The input files (i.e., the outlier genes per locality, “DxxHxxoutlierGenes.txt”) are found here: outlier_genes. Also in this folder is the following file avGenesPairs.txt, which is used for the total number of genes per locality (see R code for details). These results are found here: sharedGenesPairwise.txt
We also calculated the number of total pairs that have a given gene as an outlier (see R code for details). These results are found here: sharedGenesOutliers.txt
We undertook gene-enrichment analysis for the outlier genes for each replicate pair using functional annotation clustering in the web-based program DAVID, using the Arabidopsis orthologues for our outlier genes. We used the Arabidopsis thaliana genome as the genetic background. These input files per pair are found here: genotype/input_files/functional_pathway.
The results per pair are found here: genotype/results/functional_pathway. The first sheet of each excel document (“DxxHxx-ClusteringSummary.xls”) is the direct output from DAVID. In the P-value column, cells are highlighted green if the P-value < 0.05. The second sheet “TopFromEachCluster” contains the category with the smallest P-value for each cluster (i.e., the rows in bold in the first sheet of the spreadsheet). An additional column “Summarised term” was added to summarise the terms from each cluster when there were multiple P-values < 0.05 within a cluster.
allPairs-ClusteringSummary.xls shows how these summarised terms were grouped into their final functional pathway categories.

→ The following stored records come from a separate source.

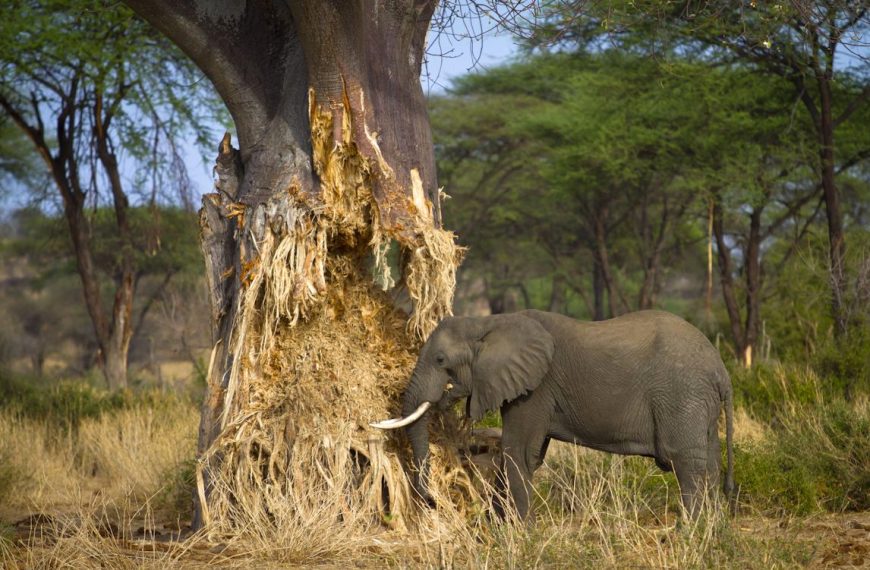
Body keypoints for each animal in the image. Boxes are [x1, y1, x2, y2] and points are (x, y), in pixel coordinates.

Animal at [372, 309, 734, 520]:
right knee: (710, 462)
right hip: (699, 404)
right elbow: (523, 456)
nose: (432, 502)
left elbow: (518, 452)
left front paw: (520, 535)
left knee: (685, 464)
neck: (490, 322)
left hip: (682, 396)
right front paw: (500, 527)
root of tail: (722, 371)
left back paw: (689, 535)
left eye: (440, 360)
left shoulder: (537, 387)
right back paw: (715, 536)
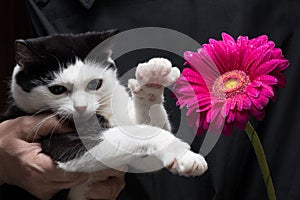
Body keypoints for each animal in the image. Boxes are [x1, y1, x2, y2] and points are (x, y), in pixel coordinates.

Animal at [2, 30, 207, 199]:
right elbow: (137, 134)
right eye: (57, 89)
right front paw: (183, 154)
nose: (81, 107)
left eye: (94, 84)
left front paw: (153, 79)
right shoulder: (58, 143)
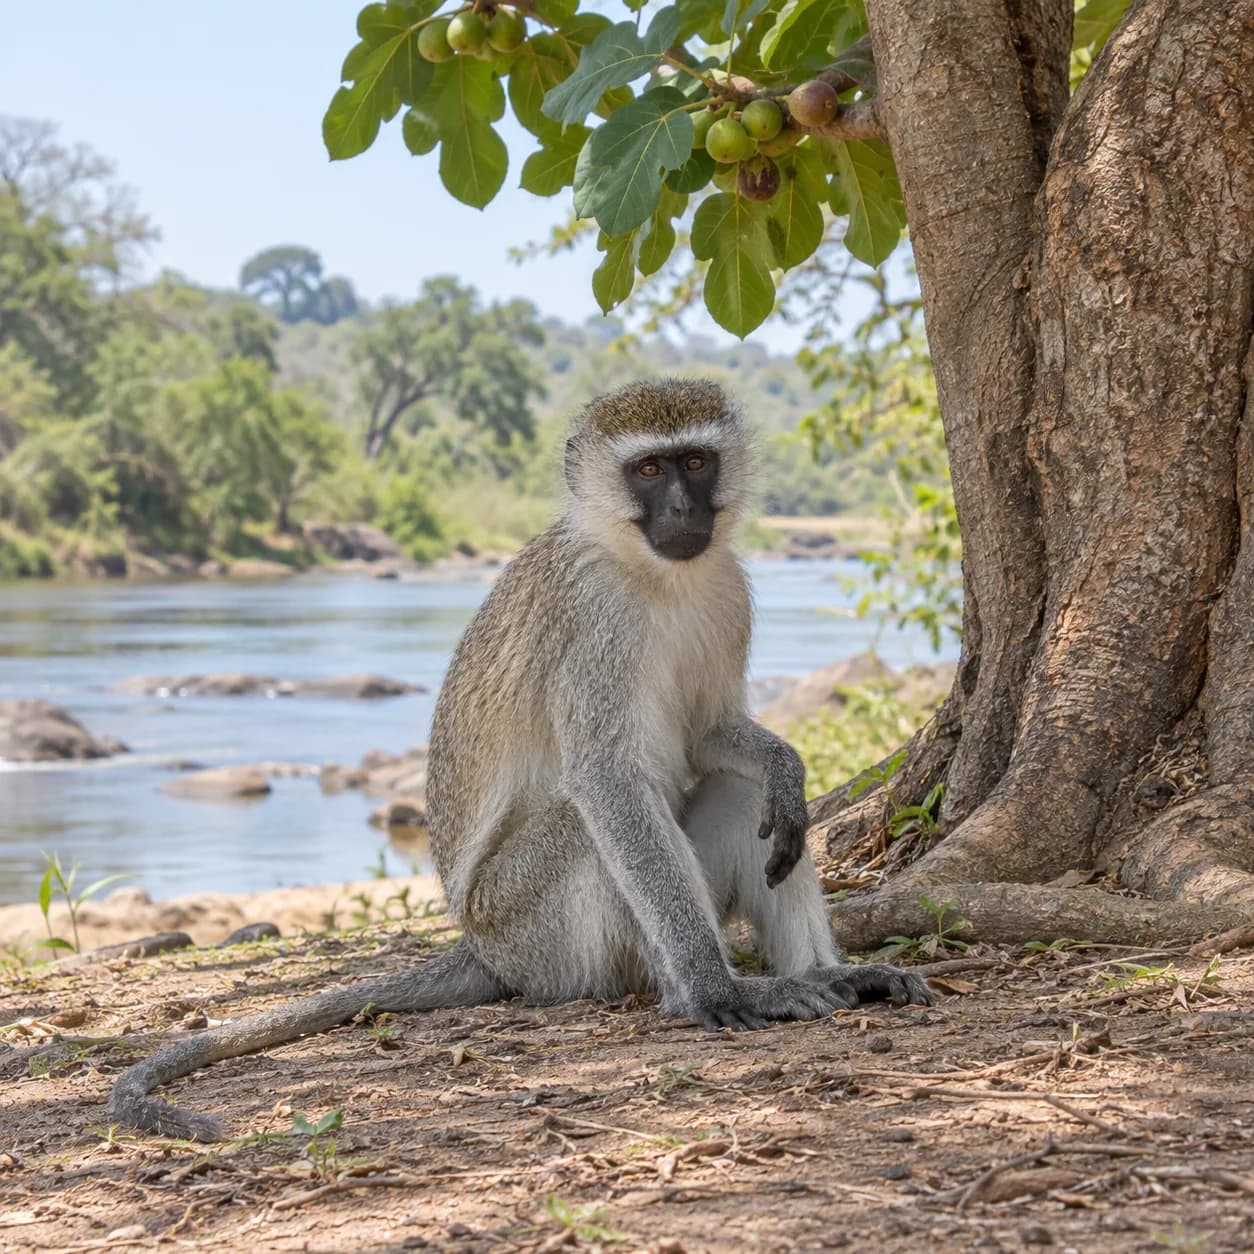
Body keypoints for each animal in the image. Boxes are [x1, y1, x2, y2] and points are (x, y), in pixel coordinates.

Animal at [107, 378, 931, 1142]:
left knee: (738, 795)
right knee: (586, 824)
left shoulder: (727, 588)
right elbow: (605, 781)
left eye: (696, 462)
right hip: (531, 931)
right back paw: (691, 992)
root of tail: (480, 946)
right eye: (648, 470)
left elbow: (710, 735)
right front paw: (716, 992)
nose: (682, 511)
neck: (650, 571)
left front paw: (786, 769)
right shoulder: (593, 621)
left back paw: (830, 972)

We compared the distributions of the proportions of shared outlier nucleotide sites, outlier genes and enriched biological functions across pairs using a two-sided X2-test with continuity correction in R: chisq.R. See: PropSharedPairs.txt for the summary file of the counts and proportions of shared SNPs, genes and functions across pairs.

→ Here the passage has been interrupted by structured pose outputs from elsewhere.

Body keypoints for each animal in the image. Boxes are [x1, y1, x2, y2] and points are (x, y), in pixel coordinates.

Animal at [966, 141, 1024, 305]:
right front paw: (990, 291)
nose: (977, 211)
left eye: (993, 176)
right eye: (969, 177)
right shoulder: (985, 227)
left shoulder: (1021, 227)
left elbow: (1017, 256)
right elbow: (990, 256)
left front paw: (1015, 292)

We tested whether the variation in phenotypic parallelism within the system could be explained by demographic factors. See the section “Linear models” of the R code: phenotypeGenotype.R for the linear models. The input file is found here: phenoEnvGfDivTime.txt (note some of these values are found in Table S4 of the manuscript). We asked whether pairs that were more phenotypically similar shared more outlier nucleotide sites, genes, and biological functions using Mantel tests. The input files are as follows: The matrix of phenotypic angles between localities: anglesMatrix.txt
The matrix of phenotypic change in lengths between localities: deltaLengthsMatrix.txt
The matrix of shared outlier SNPs between localities: sharedSNPsMatrixNoTas.txt
The matrix of shared outlier genes between localities: sharedGenesMatrixNoTas.txt
The matrix of shared enriched biological functions between localities: sharedPathwaysMatrixNoTas.txt
In these files, the populations are ordered numerically (i.e., D00H00, D01H01, D02H04, D03H02, D04H05, D05H06, D12H14, D14H15, D32H12). See the section “Mantel tests” of the R code: phenotypeGenotype.R for the Mantel tests.